─── PROVIDED RECORDS
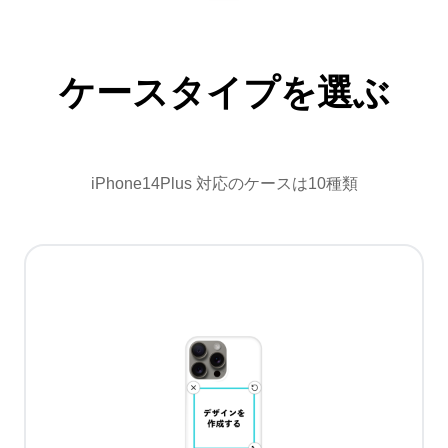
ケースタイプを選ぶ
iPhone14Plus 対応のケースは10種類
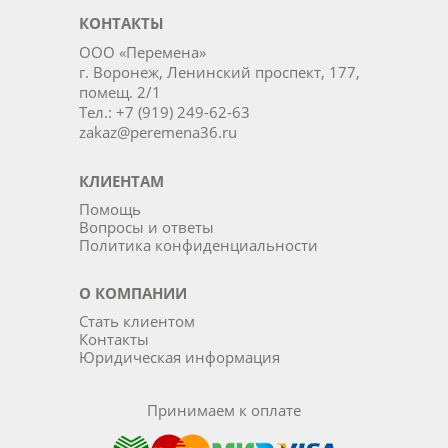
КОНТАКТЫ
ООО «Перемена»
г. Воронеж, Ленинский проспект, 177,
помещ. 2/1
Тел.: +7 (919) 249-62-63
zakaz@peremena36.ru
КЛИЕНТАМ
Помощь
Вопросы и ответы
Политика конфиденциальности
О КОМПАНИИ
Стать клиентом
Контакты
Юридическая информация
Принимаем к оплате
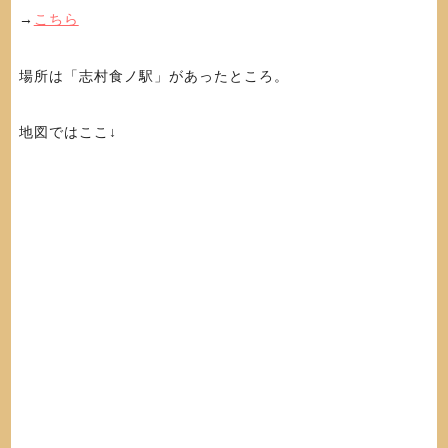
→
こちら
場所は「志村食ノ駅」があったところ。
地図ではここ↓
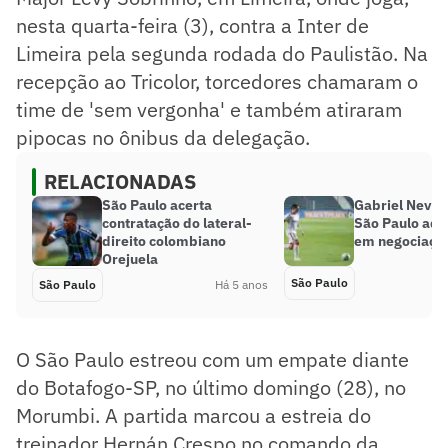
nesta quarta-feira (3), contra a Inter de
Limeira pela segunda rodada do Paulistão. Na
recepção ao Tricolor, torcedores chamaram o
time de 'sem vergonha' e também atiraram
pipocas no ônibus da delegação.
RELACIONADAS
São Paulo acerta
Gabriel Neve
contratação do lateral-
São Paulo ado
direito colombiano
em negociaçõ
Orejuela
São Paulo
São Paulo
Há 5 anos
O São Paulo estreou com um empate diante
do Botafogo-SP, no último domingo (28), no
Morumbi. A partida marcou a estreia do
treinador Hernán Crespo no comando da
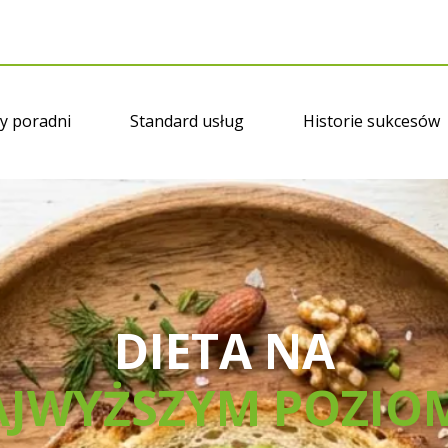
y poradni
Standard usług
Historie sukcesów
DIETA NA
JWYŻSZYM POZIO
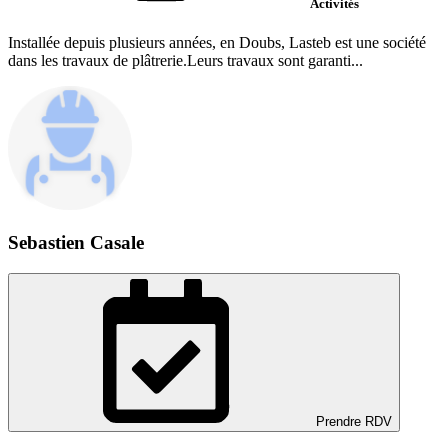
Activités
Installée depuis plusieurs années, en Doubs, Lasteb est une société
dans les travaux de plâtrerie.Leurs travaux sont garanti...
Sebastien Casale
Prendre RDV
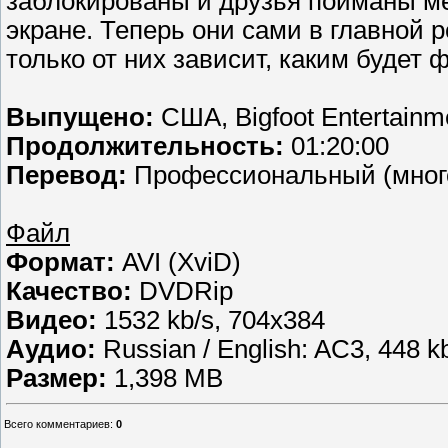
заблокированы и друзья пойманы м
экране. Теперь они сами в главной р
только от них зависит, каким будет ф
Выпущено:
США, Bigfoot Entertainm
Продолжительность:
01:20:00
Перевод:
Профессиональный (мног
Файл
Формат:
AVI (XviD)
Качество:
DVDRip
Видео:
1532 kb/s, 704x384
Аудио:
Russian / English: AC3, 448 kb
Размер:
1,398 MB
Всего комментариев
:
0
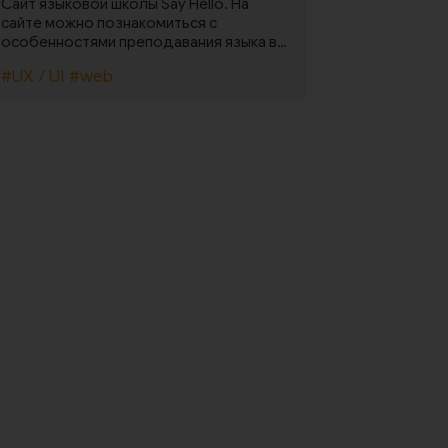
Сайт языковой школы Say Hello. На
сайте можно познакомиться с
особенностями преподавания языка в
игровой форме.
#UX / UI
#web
──────
─── PROVIDED RECORDS
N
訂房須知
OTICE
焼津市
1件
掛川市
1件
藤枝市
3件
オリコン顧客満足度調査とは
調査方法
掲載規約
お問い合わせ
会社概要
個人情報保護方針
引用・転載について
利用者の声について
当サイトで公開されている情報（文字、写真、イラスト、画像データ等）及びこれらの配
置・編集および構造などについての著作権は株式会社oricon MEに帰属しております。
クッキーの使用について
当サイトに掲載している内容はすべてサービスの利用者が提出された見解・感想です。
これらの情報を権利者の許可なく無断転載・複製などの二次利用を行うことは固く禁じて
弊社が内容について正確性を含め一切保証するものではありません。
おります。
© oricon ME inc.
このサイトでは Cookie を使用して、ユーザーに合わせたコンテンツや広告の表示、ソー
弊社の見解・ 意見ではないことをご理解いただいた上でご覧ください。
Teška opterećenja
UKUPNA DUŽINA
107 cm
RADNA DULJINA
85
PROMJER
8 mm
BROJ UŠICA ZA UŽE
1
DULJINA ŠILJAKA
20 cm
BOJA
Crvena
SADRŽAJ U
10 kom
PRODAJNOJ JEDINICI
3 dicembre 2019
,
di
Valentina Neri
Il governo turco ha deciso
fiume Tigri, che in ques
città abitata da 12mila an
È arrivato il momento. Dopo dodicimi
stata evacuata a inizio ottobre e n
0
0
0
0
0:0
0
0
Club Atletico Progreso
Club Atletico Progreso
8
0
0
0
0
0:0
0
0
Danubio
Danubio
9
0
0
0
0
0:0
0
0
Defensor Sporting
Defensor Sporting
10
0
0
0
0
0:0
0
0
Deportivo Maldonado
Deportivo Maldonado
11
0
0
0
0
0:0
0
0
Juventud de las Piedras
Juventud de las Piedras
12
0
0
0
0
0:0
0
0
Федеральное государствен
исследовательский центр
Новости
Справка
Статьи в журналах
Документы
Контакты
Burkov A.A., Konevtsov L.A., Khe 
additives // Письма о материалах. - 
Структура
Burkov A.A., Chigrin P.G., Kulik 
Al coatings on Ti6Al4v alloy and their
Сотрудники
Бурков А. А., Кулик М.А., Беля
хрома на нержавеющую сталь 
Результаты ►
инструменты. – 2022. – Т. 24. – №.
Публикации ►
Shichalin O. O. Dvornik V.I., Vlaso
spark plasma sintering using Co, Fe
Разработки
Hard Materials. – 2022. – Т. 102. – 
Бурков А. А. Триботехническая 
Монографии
──────
─── PROVIDED RECORDS
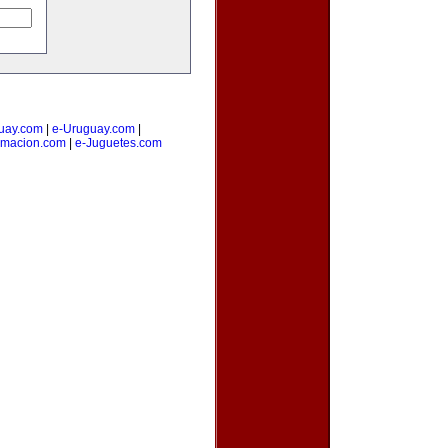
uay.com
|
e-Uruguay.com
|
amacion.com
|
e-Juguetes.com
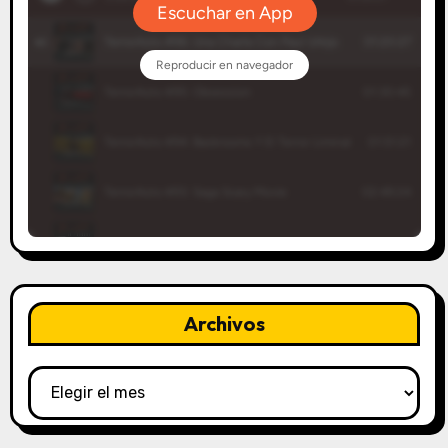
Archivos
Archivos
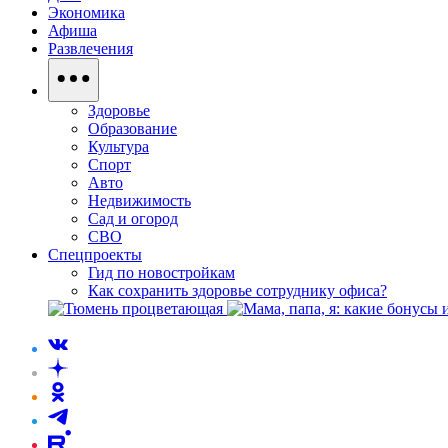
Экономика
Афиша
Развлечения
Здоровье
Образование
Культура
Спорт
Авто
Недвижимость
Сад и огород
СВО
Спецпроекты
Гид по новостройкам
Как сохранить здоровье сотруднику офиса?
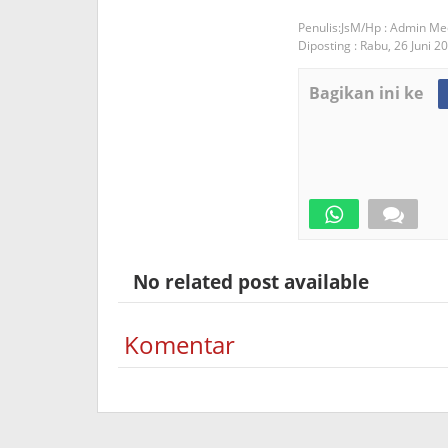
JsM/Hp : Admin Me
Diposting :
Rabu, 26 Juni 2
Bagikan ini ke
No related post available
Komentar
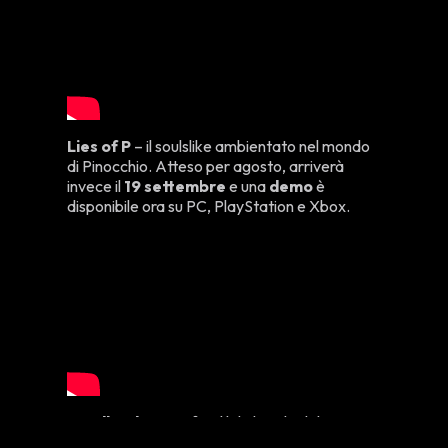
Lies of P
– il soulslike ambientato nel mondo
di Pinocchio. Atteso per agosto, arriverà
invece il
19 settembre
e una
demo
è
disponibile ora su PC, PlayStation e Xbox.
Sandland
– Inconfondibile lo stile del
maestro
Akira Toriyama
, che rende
──────
YOUR ASSIGNMENT
How many lines in the rows above contain the string "Burkov", matching case exactly? Reply with the number alone.

TASK ANSWER
2